> _WHAT YOU ARE ASKED TO DO_: Repeat every record exactly.

○ ○ ○

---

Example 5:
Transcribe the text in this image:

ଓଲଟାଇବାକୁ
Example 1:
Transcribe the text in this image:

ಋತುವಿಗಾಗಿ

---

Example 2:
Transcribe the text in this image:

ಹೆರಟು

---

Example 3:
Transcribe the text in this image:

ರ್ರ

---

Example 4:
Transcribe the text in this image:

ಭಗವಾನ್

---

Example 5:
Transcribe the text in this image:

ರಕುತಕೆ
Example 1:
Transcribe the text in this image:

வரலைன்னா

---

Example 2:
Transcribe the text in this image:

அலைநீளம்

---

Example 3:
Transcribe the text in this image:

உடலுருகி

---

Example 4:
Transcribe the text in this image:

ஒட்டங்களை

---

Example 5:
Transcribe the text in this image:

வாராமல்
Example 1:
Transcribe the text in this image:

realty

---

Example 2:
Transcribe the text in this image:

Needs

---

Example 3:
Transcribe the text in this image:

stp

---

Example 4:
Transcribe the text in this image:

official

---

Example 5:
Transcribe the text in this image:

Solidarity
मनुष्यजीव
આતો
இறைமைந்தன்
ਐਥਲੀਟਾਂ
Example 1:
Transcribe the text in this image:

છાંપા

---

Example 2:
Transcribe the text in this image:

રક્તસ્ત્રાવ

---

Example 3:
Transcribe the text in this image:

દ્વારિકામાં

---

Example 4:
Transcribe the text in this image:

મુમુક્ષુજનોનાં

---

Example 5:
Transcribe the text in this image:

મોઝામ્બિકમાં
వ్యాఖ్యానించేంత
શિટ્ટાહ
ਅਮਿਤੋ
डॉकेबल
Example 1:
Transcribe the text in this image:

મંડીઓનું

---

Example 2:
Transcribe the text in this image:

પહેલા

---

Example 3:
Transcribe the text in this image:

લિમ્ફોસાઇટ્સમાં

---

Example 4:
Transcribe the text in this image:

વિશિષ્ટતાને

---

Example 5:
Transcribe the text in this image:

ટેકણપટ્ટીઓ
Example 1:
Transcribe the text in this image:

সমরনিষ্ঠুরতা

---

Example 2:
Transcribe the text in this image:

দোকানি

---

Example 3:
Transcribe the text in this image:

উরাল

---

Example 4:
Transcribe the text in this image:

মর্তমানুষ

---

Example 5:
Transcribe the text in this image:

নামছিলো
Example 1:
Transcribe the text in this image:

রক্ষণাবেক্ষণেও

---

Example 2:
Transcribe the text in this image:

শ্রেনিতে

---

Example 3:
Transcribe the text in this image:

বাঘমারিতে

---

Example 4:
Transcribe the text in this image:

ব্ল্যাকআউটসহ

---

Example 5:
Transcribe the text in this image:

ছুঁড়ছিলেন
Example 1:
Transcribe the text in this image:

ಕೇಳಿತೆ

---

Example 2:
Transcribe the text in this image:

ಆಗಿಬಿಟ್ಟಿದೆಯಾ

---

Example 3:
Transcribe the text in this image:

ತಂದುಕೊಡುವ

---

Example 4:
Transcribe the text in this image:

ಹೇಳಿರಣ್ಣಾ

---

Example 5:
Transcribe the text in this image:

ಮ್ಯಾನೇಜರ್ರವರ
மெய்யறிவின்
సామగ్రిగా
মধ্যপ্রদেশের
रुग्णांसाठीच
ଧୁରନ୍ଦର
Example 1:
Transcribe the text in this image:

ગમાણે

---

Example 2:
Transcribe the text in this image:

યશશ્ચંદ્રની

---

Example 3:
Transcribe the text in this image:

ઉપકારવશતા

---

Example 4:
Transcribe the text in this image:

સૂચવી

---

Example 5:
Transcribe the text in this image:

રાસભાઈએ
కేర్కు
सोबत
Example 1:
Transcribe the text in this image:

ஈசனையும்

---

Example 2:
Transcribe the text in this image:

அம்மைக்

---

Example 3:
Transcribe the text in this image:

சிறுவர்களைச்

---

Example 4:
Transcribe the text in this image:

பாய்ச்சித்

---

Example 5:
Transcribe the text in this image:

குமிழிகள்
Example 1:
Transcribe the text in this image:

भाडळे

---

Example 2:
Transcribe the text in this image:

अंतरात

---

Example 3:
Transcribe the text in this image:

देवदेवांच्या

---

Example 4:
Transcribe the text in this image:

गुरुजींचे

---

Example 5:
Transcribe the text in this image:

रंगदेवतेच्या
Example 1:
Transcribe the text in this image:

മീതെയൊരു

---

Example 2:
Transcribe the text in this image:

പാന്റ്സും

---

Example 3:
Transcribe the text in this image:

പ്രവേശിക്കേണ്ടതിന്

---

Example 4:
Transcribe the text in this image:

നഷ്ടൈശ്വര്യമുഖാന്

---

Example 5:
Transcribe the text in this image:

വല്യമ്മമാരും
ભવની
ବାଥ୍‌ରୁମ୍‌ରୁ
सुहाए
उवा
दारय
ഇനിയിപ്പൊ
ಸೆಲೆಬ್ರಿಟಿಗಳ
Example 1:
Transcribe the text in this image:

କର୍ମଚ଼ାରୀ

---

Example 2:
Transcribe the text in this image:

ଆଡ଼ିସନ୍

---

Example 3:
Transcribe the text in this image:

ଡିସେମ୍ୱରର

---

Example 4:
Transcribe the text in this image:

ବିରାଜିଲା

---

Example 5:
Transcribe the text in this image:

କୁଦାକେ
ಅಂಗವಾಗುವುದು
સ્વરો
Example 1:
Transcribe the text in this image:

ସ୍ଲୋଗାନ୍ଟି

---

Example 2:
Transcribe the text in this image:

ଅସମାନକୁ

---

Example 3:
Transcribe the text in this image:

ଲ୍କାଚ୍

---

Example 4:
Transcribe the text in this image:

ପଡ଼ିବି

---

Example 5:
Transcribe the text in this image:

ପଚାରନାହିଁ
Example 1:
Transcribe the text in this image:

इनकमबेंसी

○ ○ ○

> _TASK RESPONSE_:
---

Example 5:
Transcribe the text in this image:

ଓଲଟାଇବାକୁ
Example 1:
Transcribe the text in this image:

ಋತುವಿಗಾಗಿ

---

Example 2:
Transcribe the text in this image:

ಹೆರಟು

---

Example 3:
Transcribe the text in this image:

ರ್ರ

---

Example 4:
Transcribe the text in this image:

ಭಗವಾನ್

---

Example 5:
Transcribe the text in this image:

ರಕುತಕೆ
Example 1:
Transcribe the text in this image:

வரலைன்னா

---

Example 2:
Transcribe the text in this image:

அலைநீளம்

---

Example 3:
Transcribe the text in this image:

உடலுருகி

---

Example 4:
Transcribe the text in this image:

ஒட்டங்களை

---

Example 5:
Transcribe the text in this image:

வாராமல்
Example 1:
Transcribe the text in this image:

realty

---

Example 2:
Transcribe the text in this image:

Needs

---

Example 3:
Transcribe the text in this image:

stp

---

Example 4:
Transcribe the text in this image:

official

---

Example 5:
Transcribe the text in this image:

Solidarity
मनुष्यजीव
આતો
இறைமைந்தன்
ਐਥਲੀਟਾਂ
Example 1:
Transcribe the text in this image:

છાંપા

---

Example 2:
Transcribe the text in this image:

રક્તસ્ત્રાવ

---

Example 3:
Transcribe the text in this image:

દ્વારિકામાં

---

Example 4:
Transcribe the text in this image:

મુમુક્ષુજનોનાં

---

Example 5:
Transcribe the text in this image:

મોઝામ્બિકમાં
వ్యాఖ్యానించేంత
શિટ્ટાહ
ਅਮਿਤੋ
डॉकेबल
Example 1:
Transcribe the text in this image:

મંડીઓનું

---

Example 2:
Transcribe the text in this image:

પહેલા

---

Example 3:
Transcribe the text in this image:

લિમ્ફોસાઇટ્સમાં

---

Example 4:
Transcribe the text in this image:

વિશિષ્ટતાને

---

Example 5:
Transcribe the text in this image:

ટેકણપટ્ટીઓ
Example 1:
Transcribe the text in this image:

সমরনিষ্ঠুরতা

---

Example 2:
Transcribe the text in this image:

দোকানি

---

Example 3:
Transcribe the text in this image:

উরাল

---

Example 4:
Transcribe the text in this image:

মর্তমানুষ

---

Example 5:
Transcribe the text in this image:

নামছিলো
Example 1:
Transcribe the text in this image:

রক্ষণাবেক্ষণেও

---

Example 2:
Transcribe the text in this image:

শ্রেনিতে

---

Example 3:
Transcribe the text in this image:

বাঘমারিতে

---

Example 4:
Transcribe the text in this image:

ব্ল্যাকআউটসহ

---

Example 5:
Transcribe the text in this image:

ছুঁড়ছিলেন
Example 1:
Transcribe the text in this image:

ಕೇಳಿತೆ

---

Example 2:
Transcribe the text in this image:

ಆಗಿಬಿಟ್ಟಿದೆಯಾ

---

Example 3:
Transcribe the text in this image:

ತಂದುಕೊಡುವ

---

Example 4:
Transcribe the text in this image:

ಹೇಳಿರಣ್ಣಾ

---

Example 5:
Transcribe the text in this image:

ಮ್ಯಾನೇಜರ್ರವರ
மெய்யறிவின்
సామగ్రిగా
মধ্যপ্রদেশের
रुग्णांसाठीच
ଧୁରନ୍ଦର
Example 1:
Transcribe the text in this image:

ગમાણે

---

Example 2:
Transcribe the text in this image:

યશશ્ચંદ્રની

---

Example 3:
Transcribe the text in this image:

ઉપકારવશતા

---

Example 4:
Transcribe the text in this image:

સૂચવી

---

Example 5:
Transcribe the text in this image:

રાસભાઈએ
కేర్కు
सोबत
Example 1:
Transcribe the text in this image:

ஈசனையும்

---

Example 2:
Transcribe the text in this image:

அம்மைக்

---

Example 3:
Transcribe the text in this image:

சிறுவர்களைச்

---

Example 4:
Transcribe the text in this image:

பாய்ச்சித்

---

Example 5:
Transcribe the text in this image:

குமிழிகள்
Example 1:
Transcribe the text in this image:

भाडळे

---

Example 2:
Transcribe the text in this image:

अंतरात

---

Example 3:
Transcribe the text in this image:

देवदेवांच्या

---

Example 4:
Transcribe the text in this image:

गुरुजींचे

---

Example 5:
Transcribe the text in this image:

रंगदेवतेच्या
Example 1:
Transcribe the text in this image:

മീതെയൊരു

---

Example 2:
Transcribe the text in this image:

പാന്റ്സും

---

Example 3:
Transcribe the text in this image:

പ്രവേശിക്കേണ്ടതിന്

---

Example 4:
Transcribe the text in this image:

നഷ്ടൈശ്വര്യമുഖാന്

---

Example 5:
Transcribe the text in this image:

വല്യമ്മമാരും
ભવની
ବାଥ୍‌ରୁମ୍‌ରୁ
सुहाए
उवा
दारय
ഇനിയിപ്പൊ
ಸೆಲೆಬ್ರಿಟಿಗಳ
Example 1:
Transcribe the text in this image:

କର୍ମଚ଼ାରୀ

---

Example 2:
Transcribe the text in this image:

ଆଡ଼ିସନ୍

---

Example 3:
Transcribe the text in this image:

ଡିସେମ୍ୱରର

---

Example 4:
Transcribe the text in this image:

ବିରାଜିଲା

---

Example 5:
Transcribe the text in this image:

କୁଦାକେ
ಅಂಗವಾಗುವುದು
સ્વરો
Example 1:
Transcribe the text in this image:

ସ୍ଲୋଗାନ୍ଟି

---

Example 2:
Transcribe the text in this image:

ଅସମାନକୁ

---

Example 3:
Transcribe the text in this image:

ଲ୍କାଚ୍

---

Example 4:
Transcribe the text in this image:

ପଡ଼ିବି

---

Example 5:
Transcribe the text in this image:

ପଚାରନାହିଁ
Example 1:
Transcribe the text in this image:

इनकमबेंसी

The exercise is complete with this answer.